# Ambrosia Maple from the Firewood Pile



## Harpazo (Jan 15, 2015)

I've never seen more interesting natural figure in a piece of Ambrosia Maple than the chunk of firewood that almost got burned in the fireplace last year.  

I will be stabilizing this piece when my setup is back in order.  Bottle stopper and pen blanks in its future or maybe some knife scales.  What do you guys think?

There's more from that same log but this piece is what I'm working with at the moment.


----------



## Edgar (Jan 15, 2015)

Great save from the burn pile!

You are certainly better able to tell how solid the wood is than I can from the photos, but are you sure that it needs stabilizing? I've turned a lot of wood that was much further gone than that seems to be without stabilizing it.


----------



## Harpazo (Jan 15, 2015)

edohmann said:


> Great save from the burn pile!
> 
> You are certainly better able to tell how solid the wood is than I can from the photos, but are you sure that it needs stabilizing?
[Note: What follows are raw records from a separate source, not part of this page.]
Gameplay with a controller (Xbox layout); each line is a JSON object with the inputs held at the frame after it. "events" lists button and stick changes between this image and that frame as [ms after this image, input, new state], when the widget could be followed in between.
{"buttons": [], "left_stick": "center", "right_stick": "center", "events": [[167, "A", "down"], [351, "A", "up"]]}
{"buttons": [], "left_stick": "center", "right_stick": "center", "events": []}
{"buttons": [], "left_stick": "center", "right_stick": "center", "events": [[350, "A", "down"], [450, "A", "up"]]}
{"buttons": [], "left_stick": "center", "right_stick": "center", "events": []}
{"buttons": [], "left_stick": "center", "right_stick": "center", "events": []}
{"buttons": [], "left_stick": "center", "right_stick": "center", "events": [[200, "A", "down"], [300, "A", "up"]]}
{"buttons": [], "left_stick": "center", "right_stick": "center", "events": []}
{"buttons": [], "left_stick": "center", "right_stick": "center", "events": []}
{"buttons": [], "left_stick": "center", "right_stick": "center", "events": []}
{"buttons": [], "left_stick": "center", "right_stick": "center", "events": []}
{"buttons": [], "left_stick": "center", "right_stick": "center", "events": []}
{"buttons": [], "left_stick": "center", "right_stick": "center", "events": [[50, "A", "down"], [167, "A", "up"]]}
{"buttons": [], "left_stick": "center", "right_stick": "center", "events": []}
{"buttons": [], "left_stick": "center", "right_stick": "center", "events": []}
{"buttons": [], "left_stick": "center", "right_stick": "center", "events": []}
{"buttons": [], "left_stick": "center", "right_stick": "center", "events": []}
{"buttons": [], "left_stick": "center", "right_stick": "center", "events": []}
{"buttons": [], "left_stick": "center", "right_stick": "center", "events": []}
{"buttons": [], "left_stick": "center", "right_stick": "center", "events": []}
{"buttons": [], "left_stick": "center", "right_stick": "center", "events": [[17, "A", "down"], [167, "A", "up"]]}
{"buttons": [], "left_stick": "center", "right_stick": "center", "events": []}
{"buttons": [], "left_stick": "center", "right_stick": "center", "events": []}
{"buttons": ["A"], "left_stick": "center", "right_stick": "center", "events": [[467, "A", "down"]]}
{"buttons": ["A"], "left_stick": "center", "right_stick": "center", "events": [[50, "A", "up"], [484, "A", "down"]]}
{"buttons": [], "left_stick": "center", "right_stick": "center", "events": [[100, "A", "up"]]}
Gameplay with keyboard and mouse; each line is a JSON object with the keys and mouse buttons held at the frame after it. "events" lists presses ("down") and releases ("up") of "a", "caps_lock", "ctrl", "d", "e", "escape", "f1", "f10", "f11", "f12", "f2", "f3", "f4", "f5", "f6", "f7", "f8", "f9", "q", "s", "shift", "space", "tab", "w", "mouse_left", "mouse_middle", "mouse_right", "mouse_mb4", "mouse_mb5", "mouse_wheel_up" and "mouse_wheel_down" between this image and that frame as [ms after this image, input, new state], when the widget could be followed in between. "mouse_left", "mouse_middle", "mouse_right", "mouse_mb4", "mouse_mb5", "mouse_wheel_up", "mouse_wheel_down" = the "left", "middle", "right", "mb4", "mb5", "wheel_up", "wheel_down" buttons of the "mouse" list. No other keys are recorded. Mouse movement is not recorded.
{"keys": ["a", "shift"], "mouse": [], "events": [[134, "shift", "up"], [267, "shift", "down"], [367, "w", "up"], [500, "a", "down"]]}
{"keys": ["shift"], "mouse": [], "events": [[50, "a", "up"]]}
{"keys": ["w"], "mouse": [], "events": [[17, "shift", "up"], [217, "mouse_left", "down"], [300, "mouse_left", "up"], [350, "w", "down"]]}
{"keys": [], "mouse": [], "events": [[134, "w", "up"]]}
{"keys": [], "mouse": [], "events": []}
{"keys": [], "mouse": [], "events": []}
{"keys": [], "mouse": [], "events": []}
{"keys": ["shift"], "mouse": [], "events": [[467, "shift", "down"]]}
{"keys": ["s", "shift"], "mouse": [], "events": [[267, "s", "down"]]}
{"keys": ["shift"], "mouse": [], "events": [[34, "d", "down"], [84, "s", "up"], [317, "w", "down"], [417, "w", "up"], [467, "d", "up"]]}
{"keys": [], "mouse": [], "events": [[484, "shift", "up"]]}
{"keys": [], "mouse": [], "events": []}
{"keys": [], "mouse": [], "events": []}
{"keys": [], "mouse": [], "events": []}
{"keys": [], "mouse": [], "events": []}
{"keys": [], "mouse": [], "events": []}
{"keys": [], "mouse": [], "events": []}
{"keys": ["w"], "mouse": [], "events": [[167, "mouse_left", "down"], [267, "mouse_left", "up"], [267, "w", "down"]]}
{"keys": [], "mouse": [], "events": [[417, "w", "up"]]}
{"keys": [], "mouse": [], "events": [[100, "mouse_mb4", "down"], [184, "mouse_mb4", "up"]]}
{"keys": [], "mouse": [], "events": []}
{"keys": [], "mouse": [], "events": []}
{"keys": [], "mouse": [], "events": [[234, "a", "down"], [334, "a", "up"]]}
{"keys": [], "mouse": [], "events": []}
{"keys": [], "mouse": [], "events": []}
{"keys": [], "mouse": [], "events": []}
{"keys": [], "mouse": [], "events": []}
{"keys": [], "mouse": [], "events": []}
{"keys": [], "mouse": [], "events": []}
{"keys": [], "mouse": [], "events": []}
I've turned a lot of wood that was much further gone than that seems to be without stabilizing it.



Actually, you are right.  This wood is pretty sound.  I do want to observe the process to see what difference there might be.  There are some splinters that need to be super-glued and those sections will probably become cast in Alumilite or PR to fill the concave weathered portions. 

Being new to casting/stabilizing I'm up for just observing the process to understand it.  Sometimes the failures teach as much as the successes.  

This piece of wood has some pretty deep torsional stress cracks, though, that would benefit (I think) from CSM (casting & stabilization methods) so that's the plan.


----------